Gen. liability is insurance in the event someone is injured as a result of your action or inaction. In this case, if you are not plowing anything besides your own property you should be covered under the insurance you already have. Usually, you would only need additional general liability insurance if you are plowing other than your own property. But, always check with your insurance agent as the laws change from state to state and insurance company to insurance company. What you want to do, is find out if your backup guy has liability insurance. If he does not, you will have a problem collecting any damages he does. Also, if you pay him, you can deduct that as a business expense. The problem is that many plow guys do not pay taxes; therefore do not want you listing them as a recipient of any income from plowing.


----------



## Herm Witte (Jan 27, 2009)

"In the residential market here I see a definate need for a reliable, professional service. There are a lot of people doing it but most are unreliable or dishonest or both...."

I'm dissappointed in the slam to our industry.
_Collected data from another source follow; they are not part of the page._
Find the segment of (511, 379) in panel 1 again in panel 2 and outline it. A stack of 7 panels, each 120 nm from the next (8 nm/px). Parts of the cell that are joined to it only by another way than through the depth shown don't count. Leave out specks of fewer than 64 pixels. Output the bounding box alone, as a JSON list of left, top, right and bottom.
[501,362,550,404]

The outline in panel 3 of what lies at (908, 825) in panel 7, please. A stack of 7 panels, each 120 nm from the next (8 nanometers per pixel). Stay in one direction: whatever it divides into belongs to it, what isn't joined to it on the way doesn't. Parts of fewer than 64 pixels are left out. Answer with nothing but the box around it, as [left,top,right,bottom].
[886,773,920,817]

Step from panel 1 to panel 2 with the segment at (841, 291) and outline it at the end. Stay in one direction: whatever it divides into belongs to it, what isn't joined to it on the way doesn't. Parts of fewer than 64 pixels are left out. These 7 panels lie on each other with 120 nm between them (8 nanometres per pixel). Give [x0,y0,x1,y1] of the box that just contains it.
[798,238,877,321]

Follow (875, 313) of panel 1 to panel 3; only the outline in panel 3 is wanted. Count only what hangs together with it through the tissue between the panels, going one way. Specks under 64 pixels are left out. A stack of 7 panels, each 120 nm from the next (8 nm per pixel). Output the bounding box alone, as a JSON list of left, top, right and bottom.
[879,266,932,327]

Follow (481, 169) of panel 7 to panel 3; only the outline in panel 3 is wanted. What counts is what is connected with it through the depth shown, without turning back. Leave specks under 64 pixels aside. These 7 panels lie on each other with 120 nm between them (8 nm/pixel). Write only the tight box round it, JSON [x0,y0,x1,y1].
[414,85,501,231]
That's quite a statement.


----------



## big acres (Nov 8, 2007)

Herm Witte;801080 said:



> "In the residential market here I see a definate need for a reliable, professional service. There are a lot of people doing it but most are unreliable or dishonest or both...."
> 
> I'm dissappointed in the slam to our industry. That's quite a statement.
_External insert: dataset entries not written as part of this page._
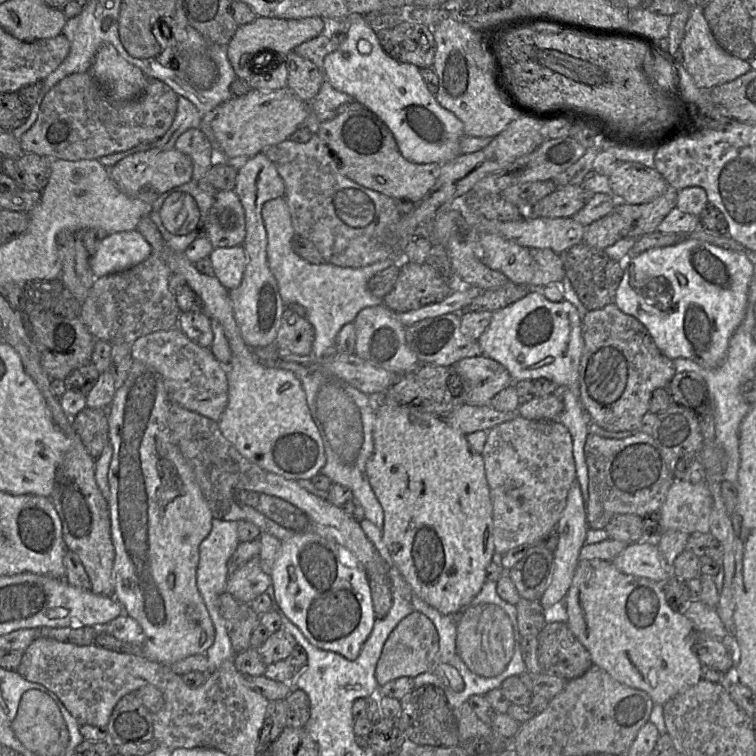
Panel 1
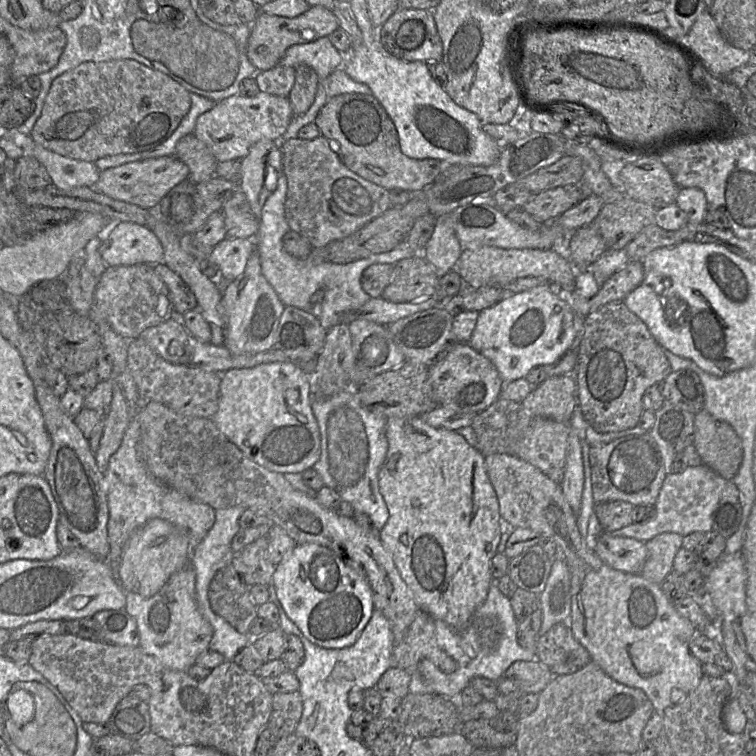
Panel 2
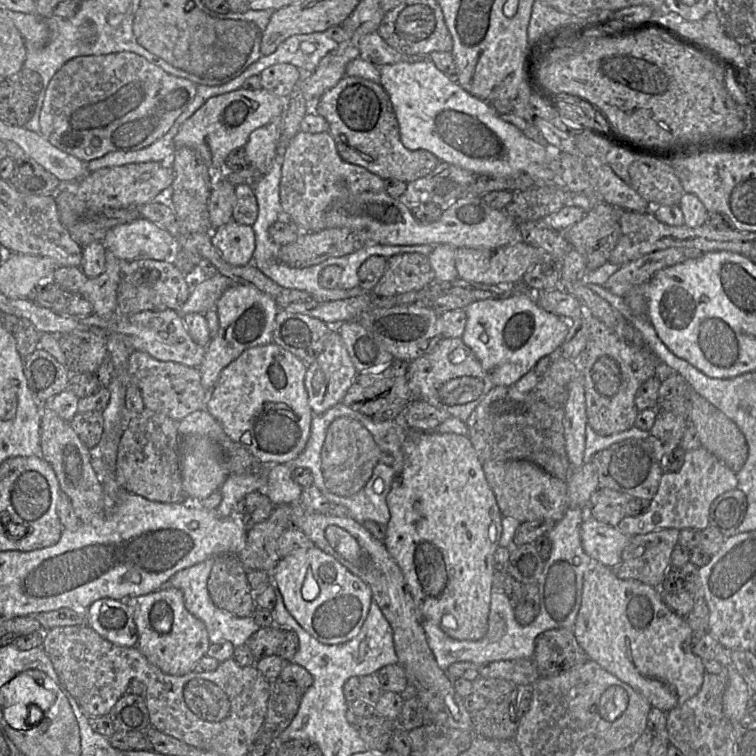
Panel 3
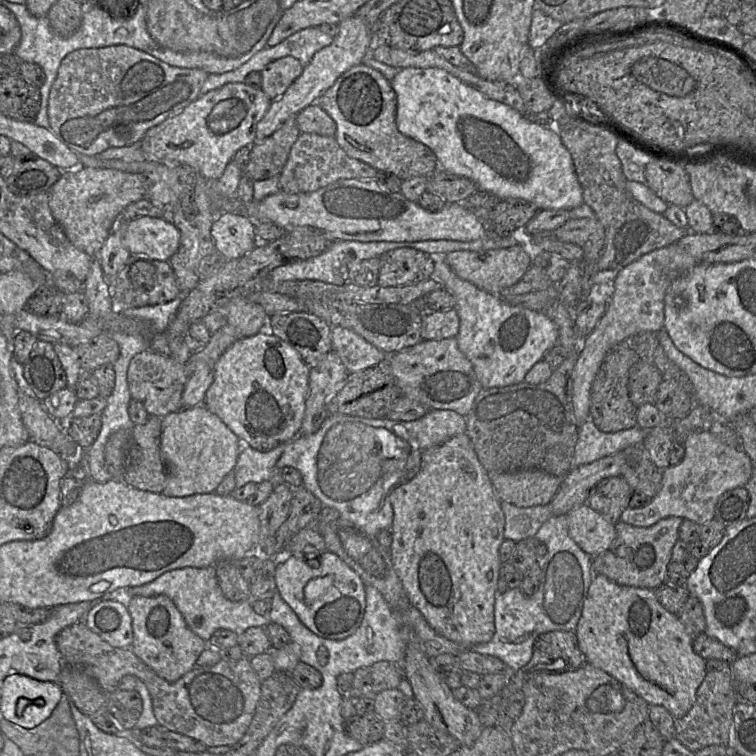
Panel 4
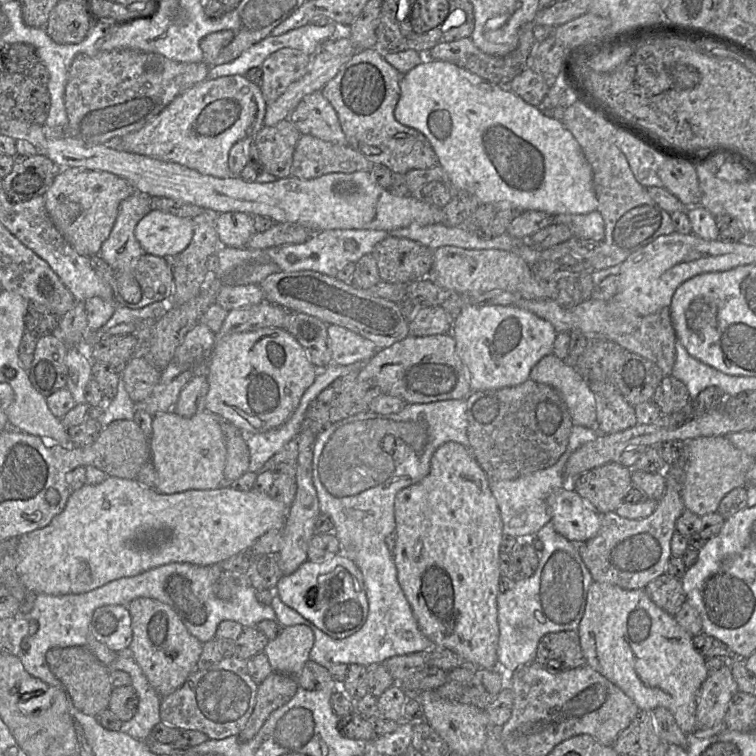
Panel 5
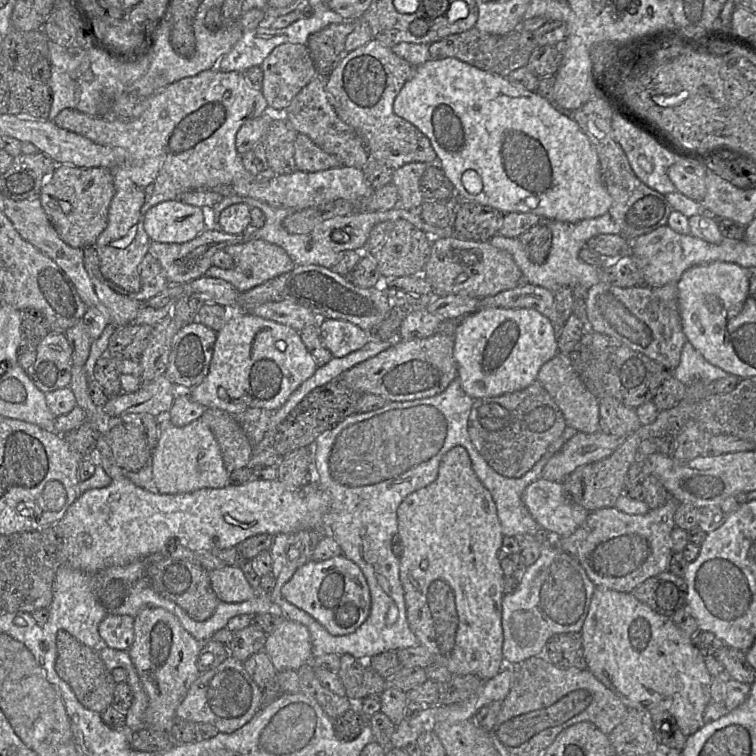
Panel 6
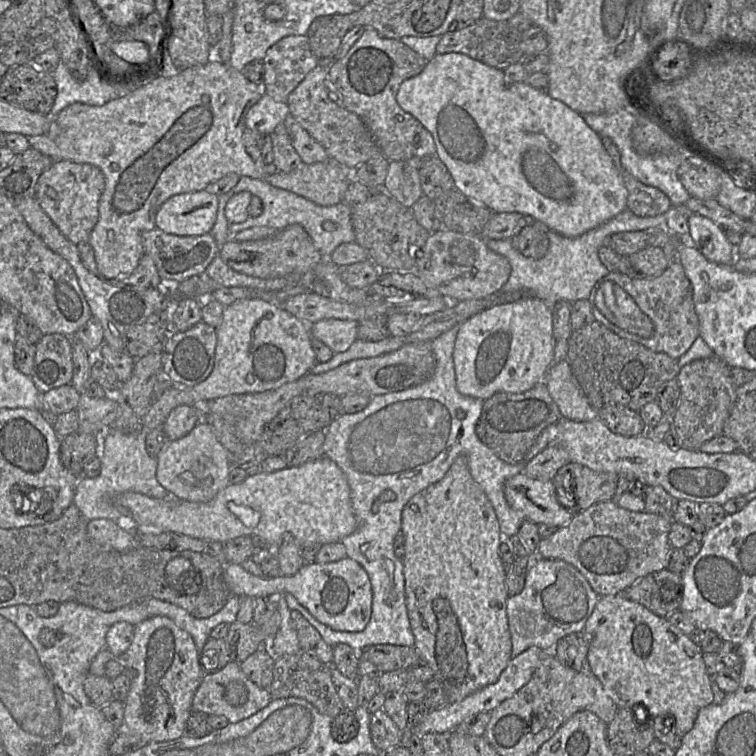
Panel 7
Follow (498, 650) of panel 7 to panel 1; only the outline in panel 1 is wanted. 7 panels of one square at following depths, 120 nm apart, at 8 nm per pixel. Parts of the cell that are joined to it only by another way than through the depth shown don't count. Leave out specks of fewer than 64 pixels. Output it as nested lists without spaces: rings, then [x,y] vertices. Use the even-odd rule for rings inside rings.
[[[382,402],[376,403],[376,413],[375,413],[375,423],[373,428],[373,442],[374,442],[374,451],[372,456],[368,459],[366,463],[366,475],[369,479],[370,485],[379,500],[383,511],[384,511],[384,525],[382,528],[382,539],[385,545],[387,546],[389,553],[394,561],[394,564],[398,568],[401,575],[404,577],[406,582],[410,585],[412,592],[424,600],[427,604],[437,609],[442,614],[452,614],[459,611],[462,607],[467,605],[472,599],[481,591],[482,586],[486,582],[486,568],[489,563],[492,561],[495,546],[493,540],[493,506],[490,498],[489,486],[485,474],[485,465],[481,453],[477,453],[468,443],[466,435],[460,431],[453,428],[450,424],[447,423],[445,419],[439,418],[431,413],[418,411],[413,408],[403,407],[393,404],[382,404]]]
As an owner/manager of multiple rental properties, he has experience on the other end of the deal -which many here do not. I think it is our fellow plowers that have given the poster this bad taste. Based on his thread, he clearly has a better grasp of this business than many people on this site... and he has never "dropped a blade" yet. Just my .02


----------



## TrevorsLawnCare (Dec 4, 2008)

big acres;801110 said:


> As an owner/manager of multiple rental properties, he has experience on the other end of the deal -which many here do not. I think it is our fellow plowers that have given the poster this bad taste. Based on his thread, he clearly has a better grasp of this business than many people on this site... and he has never "dropped a blade" yet. Just my .02


Agreed. BTW, JKA, what part of the big sky state are you in? My dad grew up in Absarokee and I have family dotted across that beautiful state. My uncle is in Big Timber now.

Trevor


----------



## JKA (Aug 20, 2009)

Many thanks to everybody. You have answered several important questions. I now have general liability insurance and found my budget was fairly accurate. We will see how this winter goes.


----------



## palmtree907 (Sep 25, 2009)

This post is perferct for me to post a reply. Here's my *3* cents worth. As a Realtor and property manager, I for years had a need for snow removal services. Finding someone who will do residential on demand was next to impossible. And contracting for the 4 plexes was a nightmare as the guys who would bid all turned out to be unreliable. I finally bought a truck and plow and started my own side gig. I got out of property mgmt. as it wasn't worth the hassle and got the contracts to plow the units instead. I work only on referral with all of my Realtor colleagues, and since It isn't my primary business, the additional coverage for me to plow is an addtional $60 a year. I don't do walk ways, although this year I have been asked to do ONE sidewalk at a 4 plex. The GL policy is gonna be $600 a year and that is going to be a pass through cost on top of my regular rate. If he doesn't want to pay it that's fine, I don't need that walk way business.
I do just fine in real estate btw, I just provide an extra level of service for my listing clients in the winter (as do many of my colleagues who call on me to go do their clients homes as well).


----------